A 55-year-old Lowell chiropractor was arrested Thursday on a charge of bribing an IRS auditor to ignore two improper deductions -- payoffs to two women he inappropriately touched during medical appointments -- on his 2011 income-tax form.
A probable-cause hearing is scheduled for March 5 in U.S. District Court, according to U.S. District Attorney Carmen Ortiz.
Stephen D. Jacobs, of Lowell, is charged with bribery of a public official. The complaint alleges Jacobs paid an auditor $5,000 in cash to ignore the deductions, which were in fact payments Jacobs made to two different women because he touched them inappropriately during medical treatments in 2011 and 2012.
Jacobs could not be reached for comment at his Lowell office, his cellphone or via email.
According to court documents, an IRS agent was assigned to examine Jacob's federal income-tax form for 2011. The agent reviewed a number of issues, including Jacob's student-loan expenses, business expenses, gross receipts, bank statements and other expenses.

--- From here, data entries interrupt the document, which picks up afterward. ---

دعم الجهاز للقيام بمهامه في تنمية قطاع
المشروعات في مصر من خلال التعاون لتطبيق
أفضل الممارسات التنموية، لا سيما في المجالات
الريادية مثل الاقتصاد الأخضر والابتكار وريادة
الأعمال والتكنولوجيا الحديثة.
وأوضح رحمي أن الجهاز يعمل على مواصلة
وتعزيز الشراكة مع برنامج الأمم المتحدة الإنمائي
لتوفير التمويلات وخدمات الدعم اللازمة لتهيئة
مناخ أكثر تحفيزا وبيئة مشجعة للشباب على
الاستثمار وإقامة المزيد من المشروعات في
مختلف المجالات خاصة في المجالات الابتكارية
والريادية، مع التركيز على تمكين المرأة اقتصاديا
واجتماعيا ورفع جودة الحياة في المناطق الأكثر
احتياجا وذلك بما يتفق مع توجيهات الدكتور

Before their initial meeting, Jacobs allegedly called the agent to confirm the appointment. During the conversation, Jacobs inquired whether the agent had the authority to handle issues on his own.
During the Aug. 6 meeting at Jacobs' office at 16 Pine St., Lowell, several expenses were questioned. Jacobs allegedly admitted he made $5,000 in payments to two different women because he touched them inappropriately during medical-treatment sessions in 2011 and 2012, according to court documents.
When the agent disallowed the expenses, Jacobs allegedly became agitated and asked the agent, in essence, if there were anything he could do for him.
Jacobs allegedly asked, "... you are on the front line, can't we just deal with this...''
On Aug. 13, the agent made a recorded call to Jacobs, advising him they could deal with the $5,000 payments to the women at their next meeting.
During a Sept. 25 meeting, Jacobs was told the $5,000 in payments to the women were disallowed expenses. When the agent then requested other documentation for other personal and motor-vehicle expenses, Jacobs became upset, saying, "...do you want a bribe. Do you want me to pay you..."
The agent acknowledged he was willing to accept cash to terminate the examination. Jacobs allegedly offered the agent $5,000 to end the examination. They agreed to meet later that day to complete the transaction.
Later that day, at a meeting telectronically recorded by video and audio, Jacob allegedly paid the agent $5,000 in cash and the agent handed over a "no-change" audit letter.